Heunen and Tull have a vaguely similar result in theorem 4.7.
 A: Let me just expand on one aspect of my comment and recall the old chestnut that "most" bicategories whose objects are some kind of "structure" tend to fall into one of two classes:


*

*Bicategories whose 1-morpisms are "maps", e.g: 


*

*sets, functions, and identity 2-morphisms

*rings, ring homomorphisms, and identity 2-morphisms

*categories, functors, and natural transformations

*...



versus


*Bicategories whose 1-morphisms are "bimodules", e.g:


*

*sets, spans, and maps of spans

*sets, relations, and inclusion of relations

*rings, bimodules, and bimodule homomorphisms

*categories, profunctors, and natural transformations

*...



Very often, a bicategory of type 1 is included into a bicategory of type 2 to form a proarrow equipment, e.g. 


*

*(sets and functions) $\subset$ (sets and spans)

*(sets and functions) $\subset$ (sets and relations)

*(rings and homomorphisms) $\subset$ (rings and bimodules)

*(categories and functors) $\subset$ (categories and profunctors)

*...


A monad in a type 1 bicategory often looks like, well, a monad.
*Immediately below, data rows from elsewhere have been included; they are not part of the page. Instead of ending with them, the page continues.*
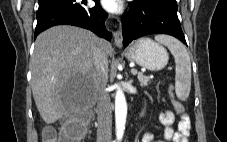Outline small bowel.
I'll return each instance as SVG.
<instances>
[{
    "mask_svg": "<svg viewBox=\"0 0 227 142\" xmlns=\"http://www.w3.org/2000/svg\"><path fill=\"white\" fill-rule=\"evenodd\" d=\"M179 115L180 121L177 131L172 127L175 121V115L172 111H166L158 116V120L165 126V130L163 135L164 140H158L156 142H188L191 128L190 119L185 112ZM153 139L154 137L151 133H145L141 142H153Z\"/></svg>",
    "mask_w": 227,
    "mask_h": 142,
    "instance_id": "small-bowel-1",
    "label": "small bowel"
}]
</instances>
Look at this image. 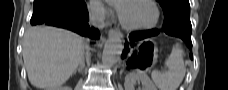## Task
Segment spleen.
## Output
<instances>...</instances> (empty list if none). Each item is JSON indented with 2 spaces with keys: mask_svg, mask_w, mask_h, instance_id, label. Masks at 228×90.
Segmentation results:
<instances>
[{
  "mask_svg": "<svg viewBox=\"0 0 228 90\" xmlns=\"http://www.w3.org/2000/svg\"><path fill=\"white\" fill-rule=\"evenodd\" d=\"M181 48L176 45L171 54L165 60L166 72L154 70L151 72V78L159 90H177L184 79L186 68L182 56Z\"/></svg>",
  "mask_w": 228,
  "mask_h": 90,
  "instance_id": "obj_1",
  "label": "spleen"
}]
</instances>
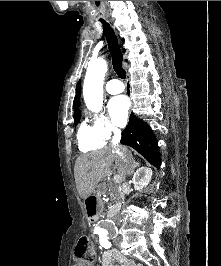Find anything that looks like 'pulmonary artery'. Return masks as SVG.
<instances>
[{
  "label": "pulmonary artery",
  "instance_id": "e3ab8cb5",
  "mask_svg": "<svg viewBox=\"0 0 221 266\" xmlns=\"http://www.w3.org/2000/svg\"><path fill=\"white\" fill-rule=\"evenodd\" d=\"M106 91L109 94H118L124 91V85L118 79H111L106 84Z\"/></svg>",
  "mask_w": 221,
  "mask_h": 266
}]
</instances>
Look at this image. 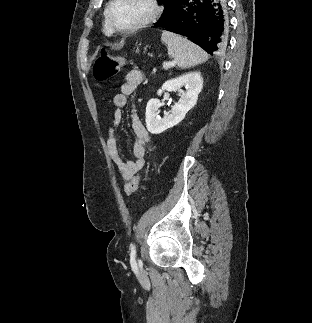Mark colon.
I'll list each match as a JSON object with an SVG mask.
<instances>
[{"instance_id":"5ec220e1","label":"colon","mask_w":312,"mask_h":323,"mask_svg":"<svg viewBox=\"0 0 312 323\" xmlns=\"http://www.w3.org/2000/svg\"><path fill=\"white\" fill-rule=\"evenodd\" d=\"M125 66V58L113 57L108 51H104L94 62L93 73L99 80H106ZM139 184V177L130 181V184H124V194L129 196L131 191H135Z\"/></svg>"}]
</instances>
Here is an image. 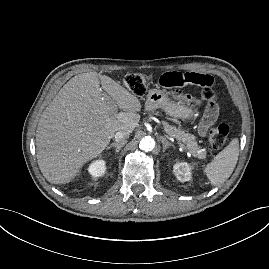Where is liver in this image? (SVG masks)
<instances>
[{
  "label": "liver",
  "mask_w": 269,
  "mask_h": 269,
  "mask_svg": "<svg viewBox=\"0 0 269 269\" xmlns=\"http://www.w3.org/2000/svg\"><path fill=\"white\" fill-rule=\"evenodd\" d=\"M141 108L133 93L106 75L87 72L71 78L38 122L36 156L43 176L52 184L70 182L103 152L115 132L131 133L138 126Z\"/></svg>",
  "instance_id": "1"
}]
</instances>
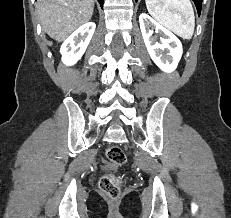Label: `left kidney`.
<instances>
[{"instance_id": "5707ae66", "label": "left kidney", "mask_w": 231, "mask_h": 218, "mask_svg": "<svg viewBox=\"0 0 231 218\" xmlns=\"http://www.w3.org/2000/svg\"><path fill=\"white\" fill-rule=\"evenodd\" d=\"M140 29L147 51L154 63L164 72H173L182 56V44L180 40L168 29L160 25L148 14L139 16ZM155 33L160 34L161 43L157 42Z\"/></svg>"}]
</instances>
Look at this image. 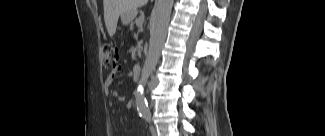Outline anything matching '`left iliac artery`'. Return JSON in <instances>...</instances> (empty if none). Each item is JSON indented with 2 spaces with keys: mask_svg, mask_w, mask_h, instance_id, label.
<instances>
[{
  "mask_svg": "<svg viewBox=\"0 0 325 136\" xmlns=\"http://www.w3.org/2000/svg\"><path fill=\"white\" fill-rule=\"evenodd\" d=\"M144 118H145L147 121L150 122V114H145V115H144Z\"/></svg>",
  "mask_w": 325,
  "mask_h": 136,
  "instance_id": "left-iliac-artery-1",
  "label": "left iliac artery"
}]
</instances>
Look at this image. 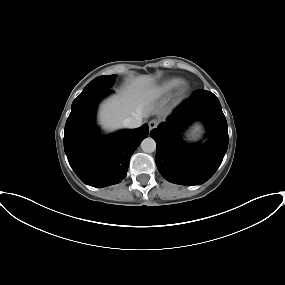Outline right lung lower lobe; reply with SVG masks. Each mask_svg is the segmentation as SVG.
I'll return each instance as SVG.
<instances>
[{
    "label": "right lung lower lobe",
    "mask_w": 285,
    "mask_h": 285,
    "mask_svg": "<svg viewBox=\"0 0 285 285\" xmlns=\"http://www.w3.org/2000/svg\"><path fill=\"white\" fill-rule=\"evenodd\" d=\"M113 90L88 94L72 104L64 132L69 164L82 182L93 187L117 184L126 176L131 155L148 136V125L112 135L99 134L95 126L98 102Z\"/></svg>",
    "instance_id": "right-lung-lower-lobe-1"
}]
</instances>
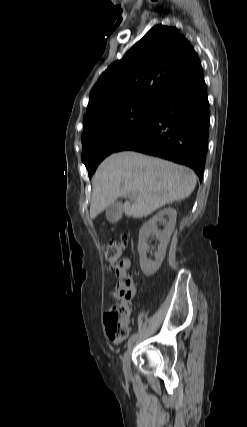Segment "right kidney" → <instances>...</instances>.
Here are the masks:
<instances>
[{"label":"right kidney","mask_w":247,"mask_h":427,"mask_svg":"<svg viewBox=\"0 0 247 427\" xmlns=\"http://www.w3.org/2000/svg\"><path fill=\"white\" fill-rule=\"evenodd\" d=\"M167 217V219L165 218ZM177 212L173 208H165L159 211L152 219L144 223L139 231L138 252L140 256V266L142 272L146 276H151L160 268L163 259L166 255V249L170 241L171 234L174 231L176 224ZM157 223H163L165 228L163 231L158 230ZM150 235H155L159 240L158 250L154 254L155 260L148 259L146 254L149 250L147 240Z\"/></svg>","instance_id":"ca27d5eb"}]
</instances>
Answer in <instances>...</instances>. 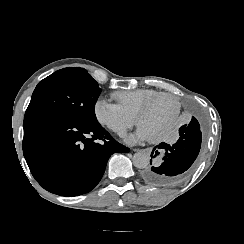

A monad in a type 2 bicategory often looks like some kind of category. Exercise: work out what a monad is in each of the above bicategories. In particular, a monad in $Span(C)$ is the same as an internal category in $C$.
The question is asking for a comparison between monads in a type 1 bicategory ($Cat$) and monads in a type 2 bicategory ($Span([Hilb,Hilb])$), which doesn't look very promising.
The linked comparison by Heunen and Tull compares monads in two type-2 bicategories (a category of relations vs. a category of spans), so passes the smell test.